CEO and founder of BrainKey, Owen Phillips, PhD, explains the meaning and future of brain longevity.
Nothing is more important to longevity than brain health. I’ve seen the importance of brain longevity firsthand. My mother has had a treatable version of dementia that should have been identified and treated years ago. But it was missed, and her outcome is worse for it.
Unfortunately, when it comes to the brain, many patients and even physicians often assume that there is no hope.
This is wrong. There is treatment for many brain health problems. But often, identifying what’s going on inside a patient’s brain and then getting to the right treatment based on what is happening in their brain is not easy.
The key is biology.
Biology drives brain longevity. But biology is complex and the brain’s biology is even more so.
Until now it has been too difficult to understand an individual patient’s underlying brain biology. This has forced the field to rely on external observable symptoms.
This approach is error prone. The problem is that even in patients with very similar external symptoms, the underlying biology driving their symptoms can be different.
We’re working hard to unlock the brain’s biology at a patient level. BrainKey is building AI tools that unlock each patient’s personal brain biology. We do this so that we can help patients get the right treatment to extend their brain longevity.
This is a personal issue for me and fortunately, we have been able to use our AI tools to help my mom and to get her the right care for her.

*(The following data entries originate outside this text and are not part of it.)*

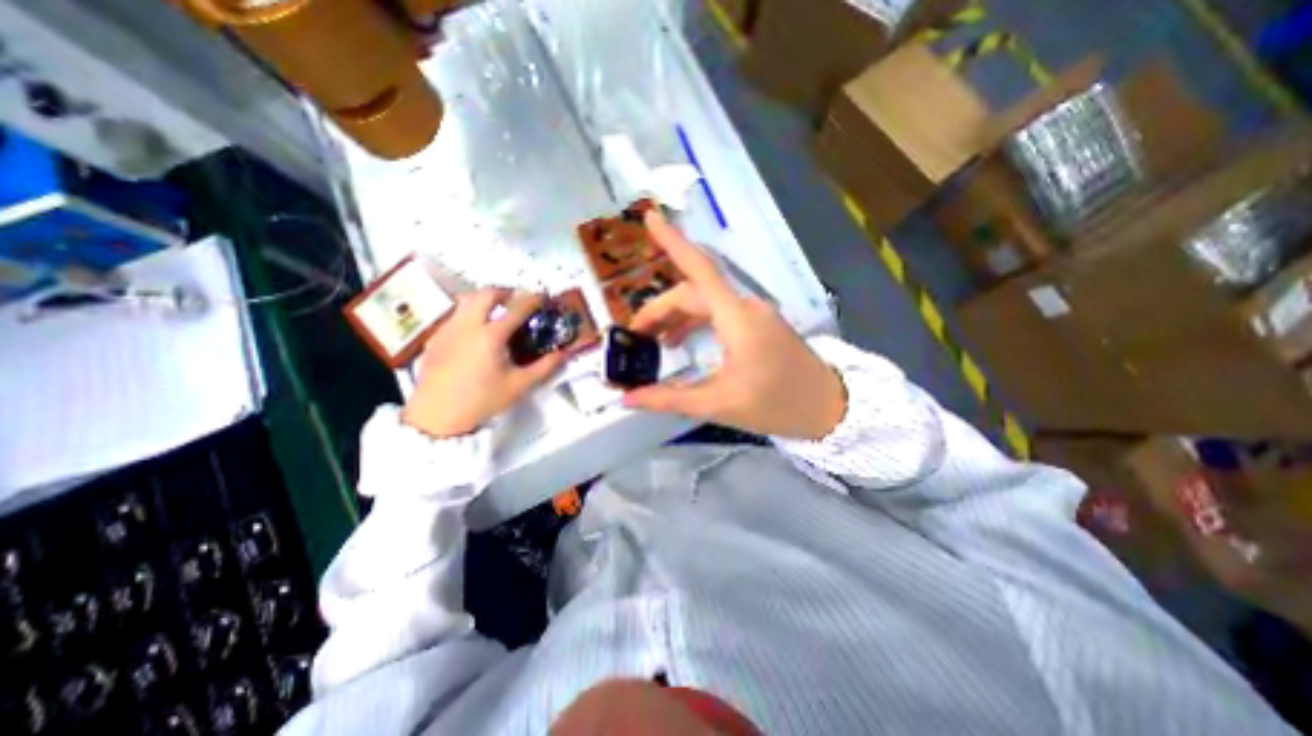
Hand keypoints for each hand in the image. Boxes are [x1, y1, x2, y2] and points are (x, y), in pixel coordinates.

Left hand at [399, 287, 564, 435]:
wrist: (436, 416)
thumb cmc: (482, 401)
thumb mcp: (519, 386)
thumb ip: (545, 367)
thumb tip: (564, 353)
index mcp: (491, 335)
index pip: (516, 308)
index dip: (533, 300)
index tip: (543, 297)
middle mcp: (468, 325)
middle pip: (486, 293)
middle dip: (505, 292)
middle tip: (517, 301)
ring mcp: (448, 329)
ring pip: (466, 300)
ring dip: (485, 299)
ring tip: (497, 312)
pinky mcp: (435, 338)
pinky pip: (455, 315)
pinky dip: (470, 313)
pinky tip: (475, 332)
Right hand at [622, 211, 846, 438]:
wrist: (830, 410)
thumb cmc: (777, 405)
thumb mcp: (718, 404)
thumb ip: (669, 399)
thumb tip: (628, 398)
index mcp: (737, 317)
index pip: (699, 269)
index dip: (672, 242)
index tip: (649, 218)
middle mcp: (745, 307)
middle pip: (694, 293)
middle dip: (660, 310)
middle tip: (635, 336)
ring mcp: (755, 315)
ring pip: (706, 303)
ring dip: (676, 317)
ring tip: (653, 342)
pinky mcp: (759, 325)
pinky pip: (719, 314)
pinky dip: (695, 323)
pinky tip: (681, 342)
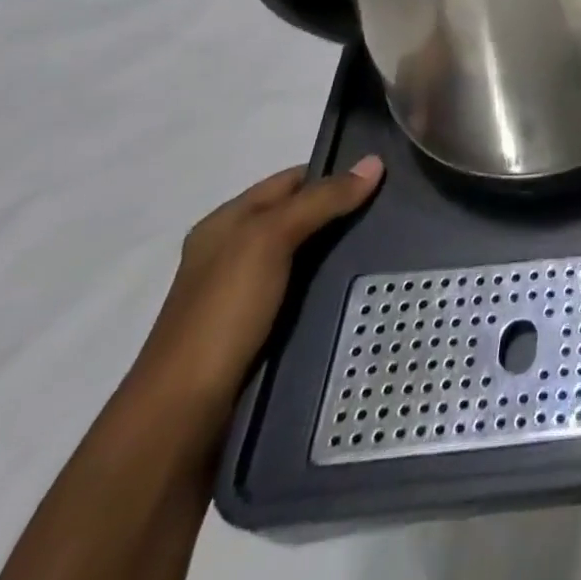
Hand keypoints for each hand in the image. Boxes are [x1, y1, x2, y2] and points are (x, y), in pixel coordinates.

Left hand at [128, 157, 385, 424]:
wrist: (183, 416)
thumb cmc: (220, 314)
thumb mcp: (268, 241)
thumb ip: (320, 200)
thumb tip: (374, 163)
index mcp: (226, 223)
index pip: (292, 180)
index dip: (335, 173)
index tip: (384, 175)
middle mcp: (234, 252)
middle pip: (302, 215)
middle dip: (344, 211)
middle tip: (397, 208)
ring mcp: (247, 294)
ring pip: (308, 255)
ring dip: (343, 250)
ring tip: (394, 243)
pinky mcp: (262, 329)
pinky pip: (308, 291)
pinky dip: (334, 284)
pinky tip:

But, it’s important to highlight that this is a global problem as 1 in 3 will experience dementia in their lifetime. The risk grows as we get older and the global population is now older than it has ever been before.
For example, today, there are more people aged 65 than under the age of 5.

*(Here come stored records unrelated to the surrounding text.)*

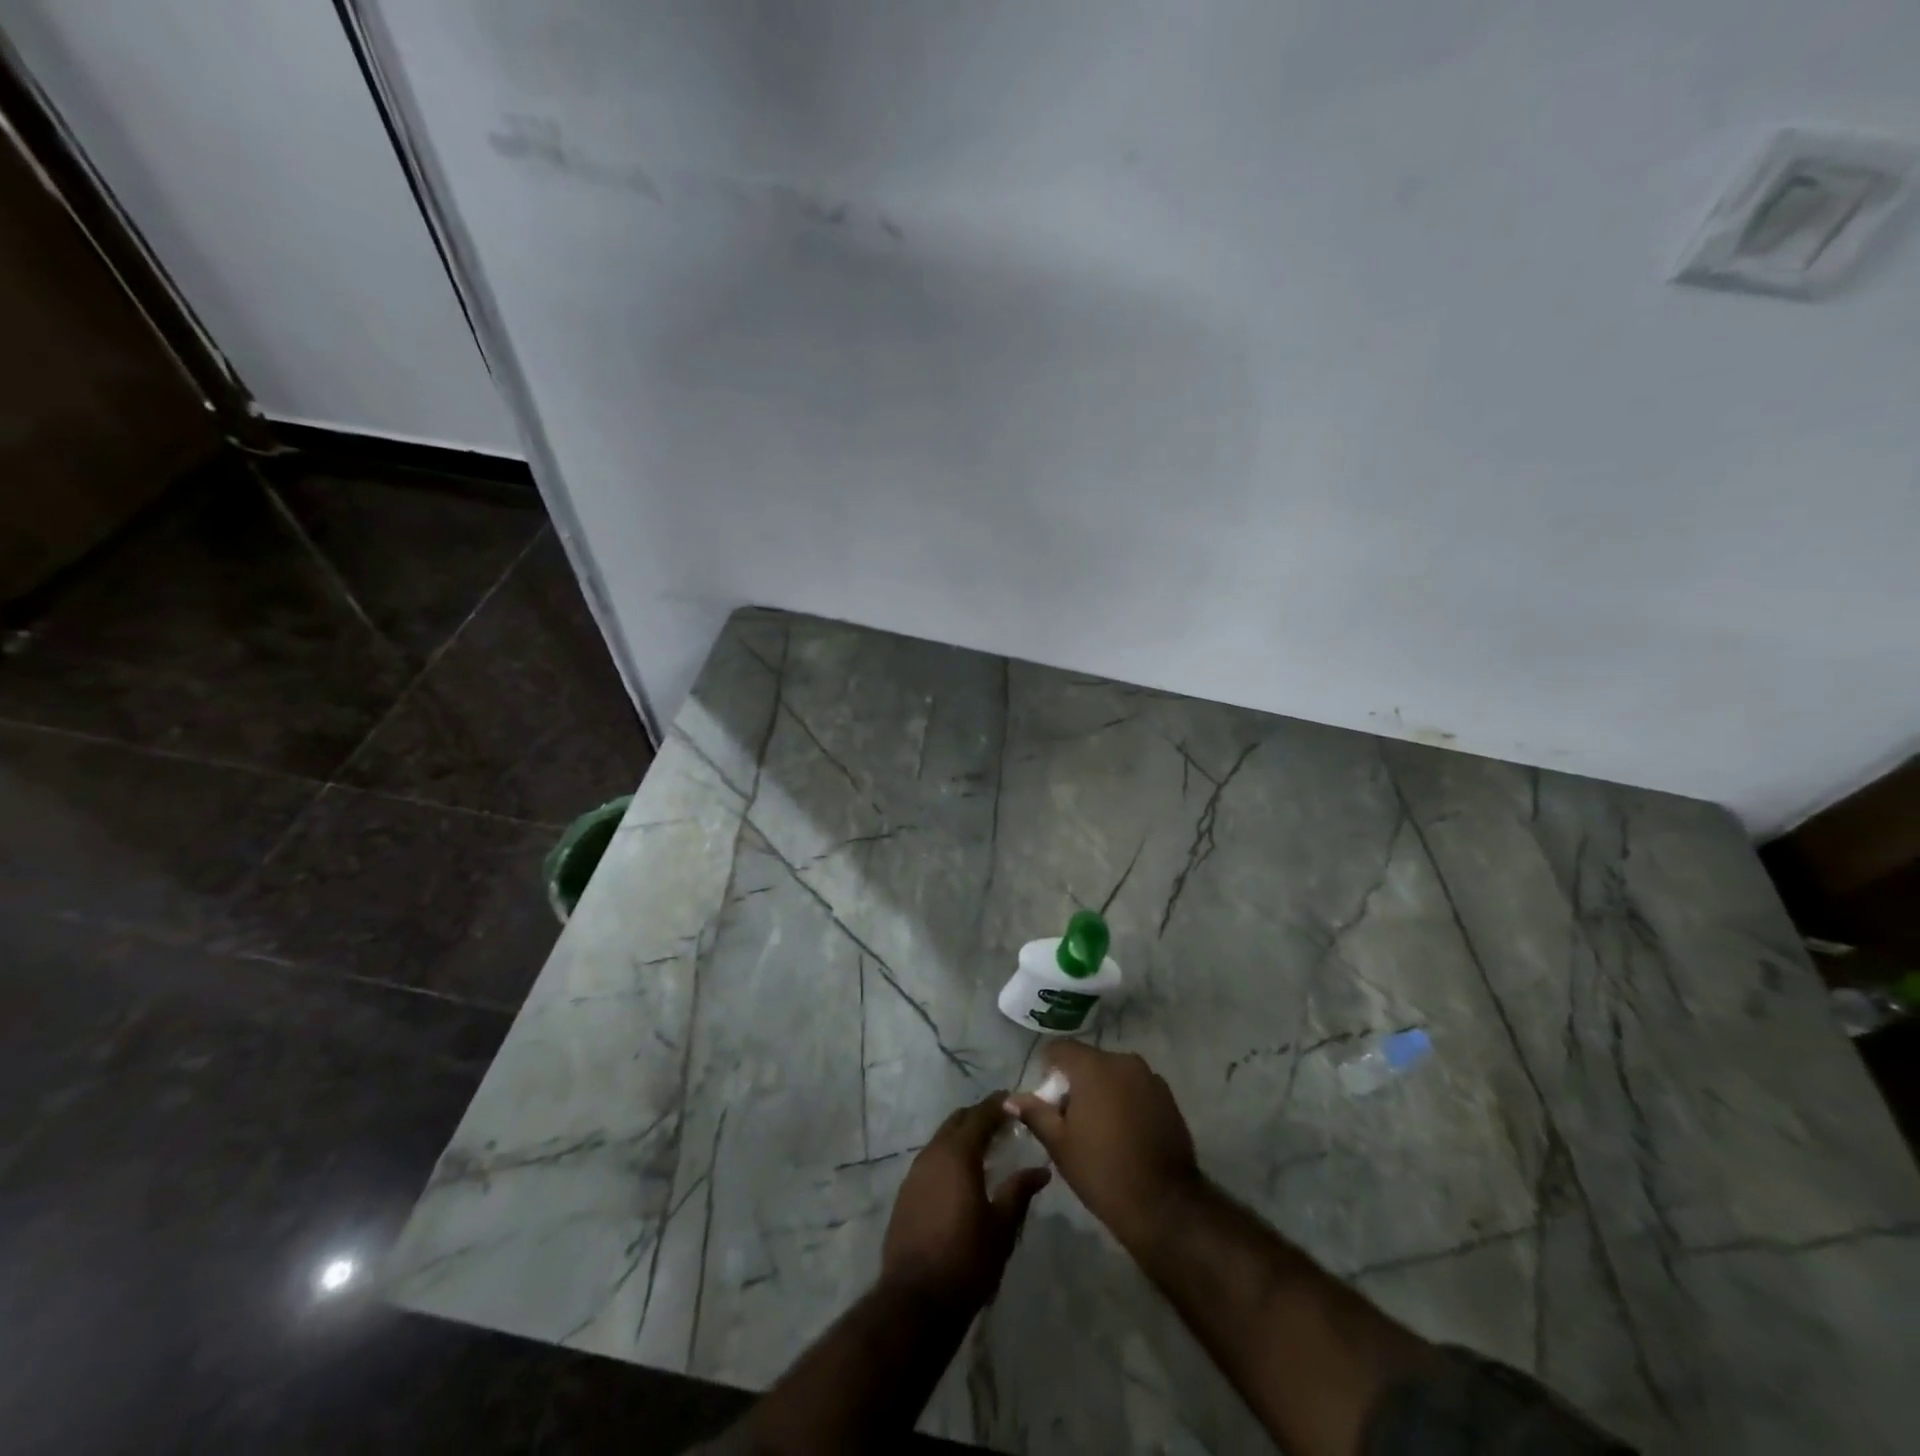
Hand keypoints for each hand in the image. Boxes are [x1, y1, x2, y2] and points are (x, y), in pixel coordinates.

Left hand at [881, 1095, 1050, 1309]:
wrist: (915, 1301)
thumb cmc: (966, 1260)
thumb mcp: (1002, 1227)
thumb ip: (1019, 1191)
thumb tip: (1041, 1170)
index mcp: (957, 1154)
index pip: (980, 1116)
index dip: (998, 1105)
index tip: (1014, 1100)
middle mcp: (932, 1154)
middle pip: (957, 1122)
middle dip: (979, 1117)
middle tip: (1003, 1124)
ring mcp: (914, 1173)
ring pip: (941, 1140)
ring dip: (962, 1137)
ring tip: (986, 1149)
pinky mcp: (906, 1194)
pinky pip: (931, 1161)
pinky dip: (948, 1157)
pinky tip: (961, 1177)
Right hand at [1006, 1042, 1201, 1253]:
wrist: (1163, 1204)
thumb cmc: (1102, 1170)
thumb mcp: (1059, 1144)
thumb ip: (1035, 1113)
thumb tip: (1010, 1099)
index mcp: (1093, 1066)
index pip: (1060, 1049)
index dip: (1047, 1069)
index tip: (1046, 1099)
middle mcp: (1123, 1061)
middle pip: (1088, 1061)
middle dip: (1075, 1082)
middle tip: (1069, 1119)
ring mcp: (1149, 1077)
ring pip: (1113, 1074)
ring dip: (1101, 1090)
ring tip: (1098, 1127)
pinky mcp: (1167, 1096)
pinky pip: (1135, 1087)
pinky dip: (1124, 1100)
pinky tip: (1124, 1132)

I founded BrainKey to create a powerful new tool that can fundamentally improve how we identify, treat, and manage brain longevity.
BrainKey can support a physician to understand more about their patient’s brain in a number of ways.

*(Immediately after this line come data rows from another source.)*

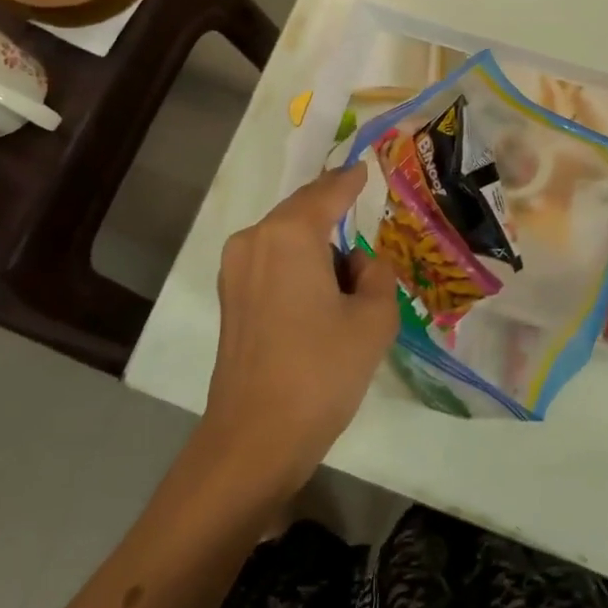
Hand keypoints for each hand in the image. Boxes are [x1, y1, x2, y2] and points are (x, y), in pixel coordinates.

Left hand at [200, 163, 399, 496]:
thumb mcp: (374, 319)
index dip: (350, 179)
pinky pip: (271, 262)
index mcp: (290, 234)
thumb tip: (358, 263)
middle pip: (302, 211)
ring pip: (286, 238)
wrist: (256, 437)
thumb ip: (376, 274)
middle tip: (365, 218)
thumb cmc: (322, 371)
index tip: (366, 169)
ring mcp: (235, 269)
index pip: (328, 191)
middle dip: (333, 213)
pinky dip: (298, 265)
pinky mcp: (230, 297)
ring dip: (316, 245)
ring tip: (347, 275)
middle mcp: (255, 239)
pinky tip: (320, 294)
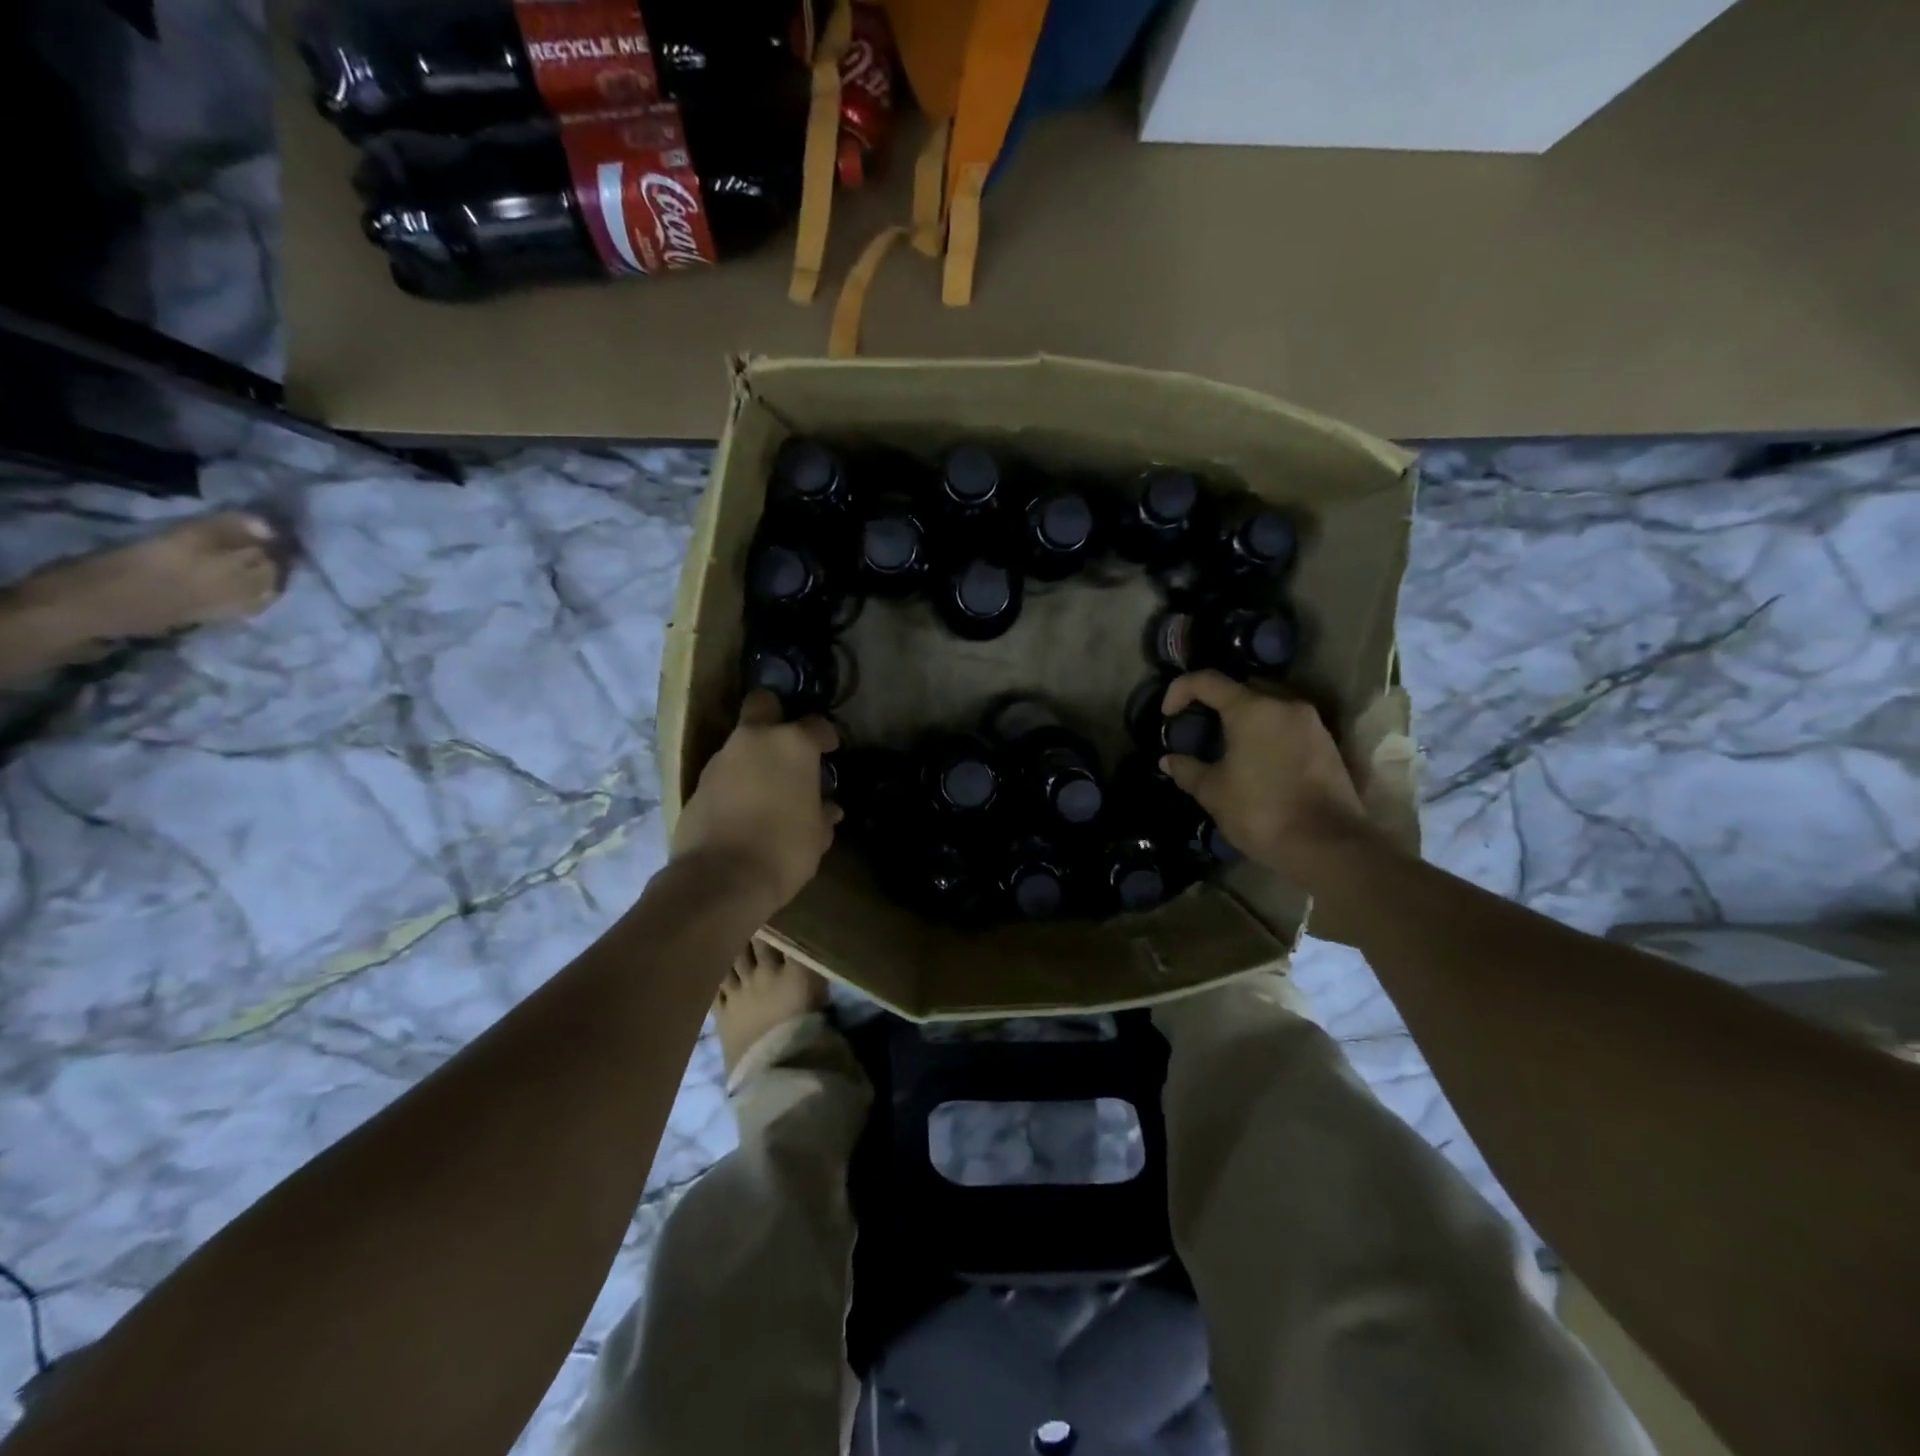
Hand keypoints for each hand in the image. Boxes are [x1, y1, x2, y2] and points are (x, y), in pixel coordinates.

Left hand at [671, 691, 840, 911]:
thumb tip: (826, 807)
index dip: (826, 737)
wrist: (720, 879)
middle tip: (788, 744)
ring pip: (741, 743)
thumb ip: (822, 813)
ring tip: (769, 789)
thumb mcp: (817, 835)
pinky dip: (736, 782)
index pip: (816, 725)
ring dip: (755, 757)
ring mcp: (721, 760)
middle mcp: (754, 740)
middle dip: (776, 715)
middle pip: (763, 704)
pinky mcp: (696, 784)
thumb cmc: (784, 849)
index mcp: (792, 744)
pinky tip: (746, 809)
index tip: (830, 751)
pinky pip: (724, 773)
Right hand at [1160, 671, 1380, 888]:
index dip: (1180, 691)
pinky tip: (1255, 760)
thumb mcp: (1214, 793)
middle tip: (1198, 727)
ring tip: (1226, 745)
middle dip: (1215, 702)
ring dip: (1244, 718)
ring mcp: (1311, 723)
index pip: (1207, 681)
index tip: (1168, 716)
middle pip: (1242, 688)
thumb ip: (1188, 770)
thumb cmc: (1261, 812)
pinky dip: (1266, 732)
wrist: (1328, 845)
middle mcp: (1285, 705)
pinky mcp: (1327, 744)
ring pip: (1268, 705)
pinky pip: (1287, 724)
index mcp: (1252, 709)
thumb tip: (1170, 760)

A simple example is that we can calculate the size of brain structures (i.e, the hippocampus) to see how it compares to a patient’s age and sex group.
The hippocampus plays a big role in memory. It is one of the first structures to have problems in dementia and often, patients with dementia will have a lower volume.
We can do this for many other structures, such as the frontal lobe or cerebellum. We can also calculate how much gray matter a person has at 1000s of points along their cortex. Further, we can calculate how old the patient’s biological brain age is compared to their chronological age.
When we look at genetic data we can identify genes that are associated with these things, for example, we can pull genes out that are associated with hippocampal volume and create a measure of many genes (polygenetic) related to hippocampal volume.
All this information adds to the physician’s picture of the patient’s underlying biology and can be useful in determining the health of their patient’s brain.
It’s not enough to identify that a patient has a problem early. This was reinforced to me when we identified that my mom was having issues. If you really want to help - you need to be able to tell the patient what they can do about it. The only way to do this without a painfully slow error prone process is if you can uncover the biology driving a patient’s problems.
We’ve made strides to do this. And we will work to get better and better.